I propose the attached patch, which is a first step in correcting the current handling of ENDTAGs, in that it only interprets the sequence ?> as a ENDTAG after newlines or semicolons (plus optional horizontal spaces). Basically, it permits an ENDTAG where a Tcl command is expected.

I understand that this change causes incompatibility, e.g.,

    puts hello?>

this won't work anymore.

    puts hello;?>

this will.

Perhaps we want to enable this functionality only when some httpd.conf directive is set. I'm open to suggestions.

If the general idea is accepted, there would be a second step where we take quotes into consideration: this won't work (actually, it doesn't work now either):

    puts {
          I'd like to say 
          many things; ?> but
          an error arises...
Comment 1 Massimo Manghi 2012-08-31 21:31:18 UTC
thanks for filing this feature request.

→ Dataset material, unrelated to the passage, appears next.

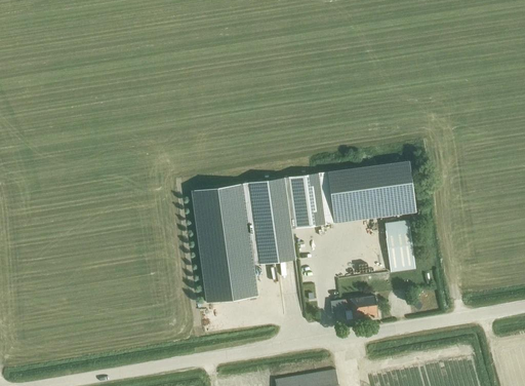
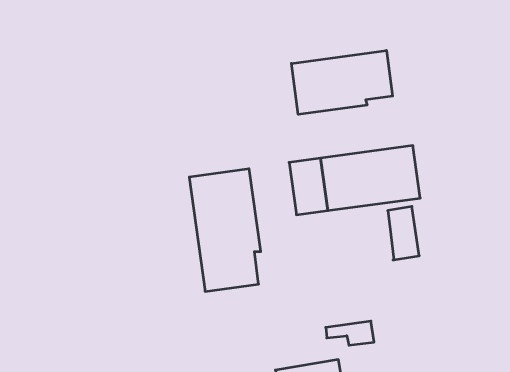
building: none -> [291,50,393,114]
building: [249,177,296,264] -> none
building: [331,296,378,319] -> [326,321,374,345]

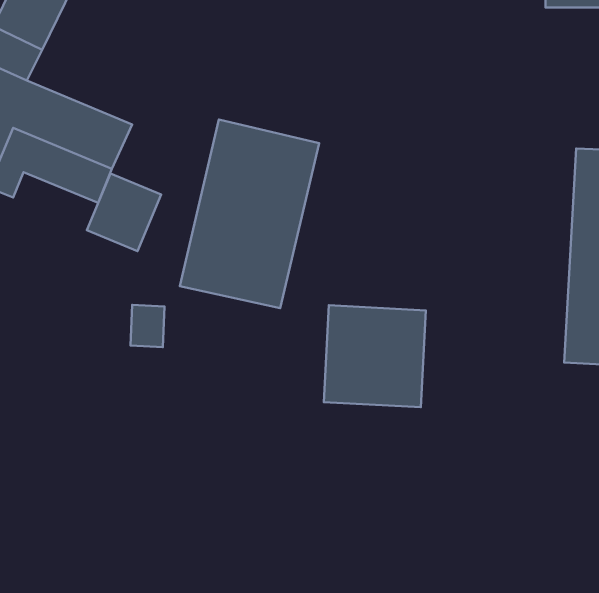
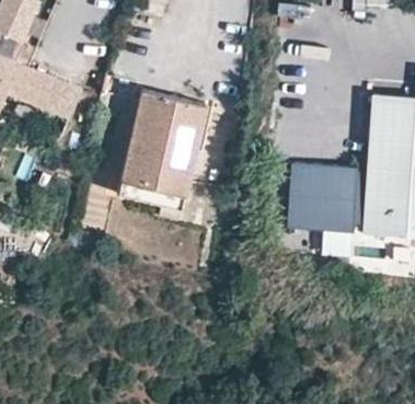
building: [87,173,161,251] -> none
building: [324,305,426,407] -> [290,170,356,235]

It's difficult to deal with all the possible subtletes implied by the mixing up of 2 totally unrelated languages, like in the case of embedding Tcl within HTML. As you have certainly seen, rivet's parser is simple and works in the most straightforward way. There is no Tcl parsing during the template parsing, therefore the parser is not aware of Tcl commands and comments. We probably should make it explicit. The clever yet simple example you made

# Inside a comment like this ?> it causes problems, too 

can be seen in a different way. How do interpret this line?

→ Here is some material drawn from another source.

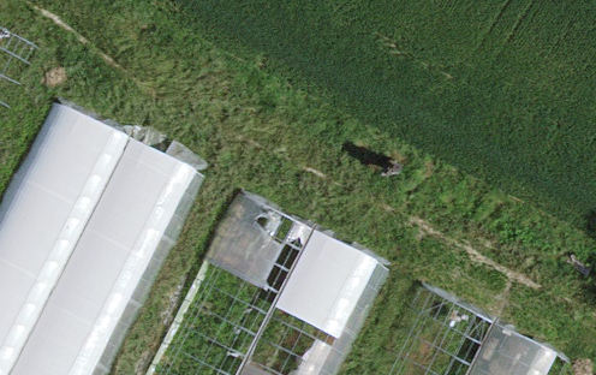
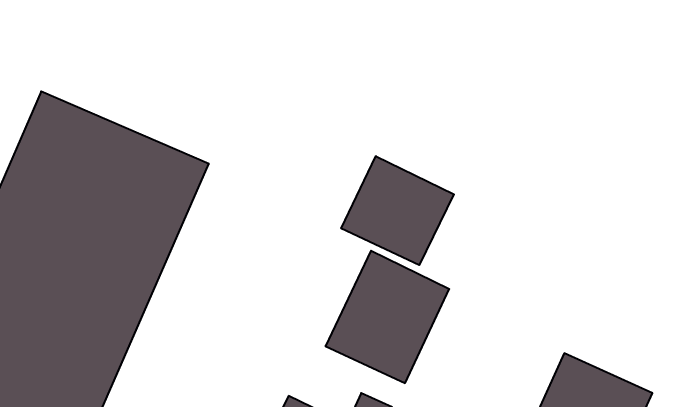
building: none -> [341,156,454,265]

# Inside a comment like this ?><b>This is real HTML!</b>

is the real HTML element meant to slip into the Tcl code? How can you tell the parser where it should stop parsing Tcl and start an HTML block?

 -- Massimo
Comment 2 Pietro Cerutti 2012-08-31 21:52:25 UTC
Ciao Massimo,

I see your point, yet IMHO between STARTTAG and ENDTAG everything should be threaded as Tcl, and the rules of Tcl should apply, including the "command terminates at \n or ;" rule.

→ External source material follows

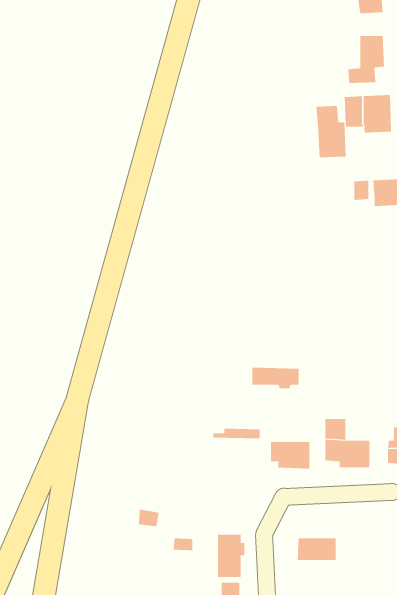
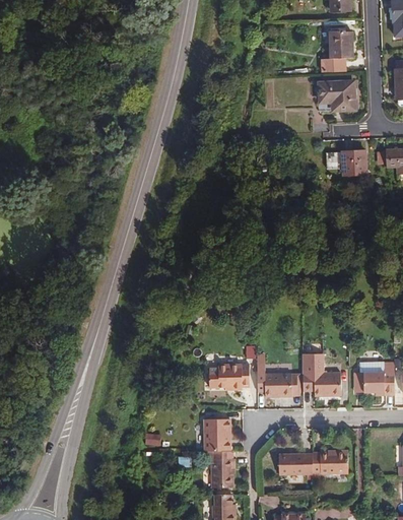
building: [316,105,346,158] -> none
building: [251,367,300,389] -> [207,370,248,388]
building: none -> [204,417,230,451]
building: none -> [312,451,347,473]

# Inside a comment like this ?><b>This is real HTML!</b>

I personally see this as a Tcl comment line, i.e., nothing should be printed.

But I agree that this is debatable, so if you like the current behavior better I'll stick with it and print my xml header like this

puts {<}
puts {?xml version="1.0" encoding="utf-8"?}
puts {>}

Comment 3 Massimo Manghi 2012-09-22 23:09:11 UTC
changing this bug as not related to a specific version of Rivet
Comment 4 Massimo Manghi 2016-10-04 22:07:33 UTC
Reviewing this bug (after 4 years it had been filed) I realized Pietro had proposed a patch. I usually don't miss to recognize and encourage contributions, so I feel terribly guilty (why didn't you insist Pietro?). I will test this patch soon (I could in case create a branch where the patched parser for anyone to try it)  I promise not to put this patch on hold for ages before considering to apply the patch to the current parser.